DX Unified Infrastructure Management

 View Only

[TECH TIP] Check the expiration date of your Tunnel CA Certificates - especially if your UIM installation is approaching 10 years of age

  • 1.  [TECH TIP] Check the expiration date of your Tunnel CA Certificates - especially if your UIM installation is approaching 10 years of age

    Broadcom Employee
    Posted 7 days ago

    I wanted to bring something to the community's attention as we have seen a couple cases recently for this issue, and it is an issue that will eventually impact any DX UIM environment that approaches 10 years of age.

    When DX UIM hubs are connected via SSL tunnels, client certificates are issued from a tunnel server and distributed to the client hubs.  These client certificates are "signed" by a built-in Certificate Authority which exists at the tunnel server. This Certificate Authority is in turn identified by a built-in Server Certificate that identifies the hub as the issuing authority for the client certificates. This certificate has a hardcoded expiration date of 10 years which cannot be extended.

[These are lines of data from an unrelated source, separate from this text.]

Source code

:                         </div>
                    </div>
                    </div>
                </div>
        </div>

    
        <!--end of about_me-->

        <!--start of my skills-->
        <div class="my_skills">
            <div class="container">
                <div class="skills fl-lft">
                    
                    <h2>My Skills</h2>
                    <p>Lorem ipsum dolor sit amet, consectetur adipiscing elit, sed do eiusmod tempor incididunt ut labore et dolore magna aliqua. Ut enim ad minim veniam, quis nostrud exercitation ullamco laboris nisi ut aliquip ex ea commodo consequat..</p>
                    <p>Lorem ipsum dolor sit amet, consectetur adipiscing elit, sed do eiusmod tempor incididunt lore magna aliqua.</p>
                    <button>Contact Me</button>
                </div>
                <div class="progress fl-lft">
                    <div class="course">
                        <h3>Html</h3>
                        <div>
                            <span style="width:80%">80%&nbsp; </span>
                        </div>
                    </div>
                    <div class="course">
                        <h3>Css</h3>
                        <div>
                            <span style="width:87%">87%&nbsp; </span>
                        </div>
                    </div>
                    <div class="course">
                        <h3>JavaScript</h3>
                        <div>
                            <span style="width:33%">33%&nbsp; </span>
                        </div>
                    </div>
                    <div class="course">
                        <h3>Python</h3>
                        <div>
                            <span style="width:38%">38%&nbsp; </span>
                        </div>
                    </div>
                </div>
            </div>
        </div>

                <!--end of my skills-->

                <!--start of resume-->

    Even as hubs are upgraded or migrated to new systems, if you have re-used the actual hub installation files, you may have been carrying a tunnel server certificate along for some time.

    If this certificate expires, it can be somewhat painful to recover. 

    When the certificate that underlies the Certificate Authority expires, all client certificates will also be considered expired, even if the client certificate itself has an expiration date in the future. 

    Once the server certificate has been recreated, a new client certificate must be distributed to each client hub, and the client tunnel must be reconfigured from scratch. In a sense, it is like "starting over" with the tunnels - connectivity will be lost, and each hub will need to be touched outside the context of UIM in order to restore connectivity.

    So I would like to recommend that all users who have implemented the hub-to-hub tunnels should take a moment to check the expiration date of this certificate, which can be seen in the hub GUI under 'Server Configuration' as indicated below:

    Unfortunately, the only way to renew this is to disable tunneling and re-enable it again, to create a new 10-year certificate - but doing this will invalidate all the client connections, so even if you take this step prior to expiration, it will still have the same effect and require the same amount of work to recover.

    In a small environment this may be fine but if you have a large number of tunnel clients it can be problematic.

    In order to help address this problem, one possible solution is to set up a redundant tunnel connection for each client; you then would have a second route to use to communicate with the tunnel clients in order to facilitate the distribution of new certificates for the existing tunnel. You can also use UIM superpackages to distribute the new client certificate and associated configuration changes.

    To that end, we have published a KB with a document that describes a detailed process for accomplishing this and I wanted to share it with the community.

    KB Article Link

    This article makes a couple of assumptions in terms of how the config sections in your hub.cfg will be numbered e.g. <1>  <2>  etc - this will depend on your existing setup and how many tunnels/clients/etc you have already configured, so some adjustments may be needed to fit your specific use case but I hope that this can help someone.

    Special thanks to Garin Walsh, who gave me the idea to document this process.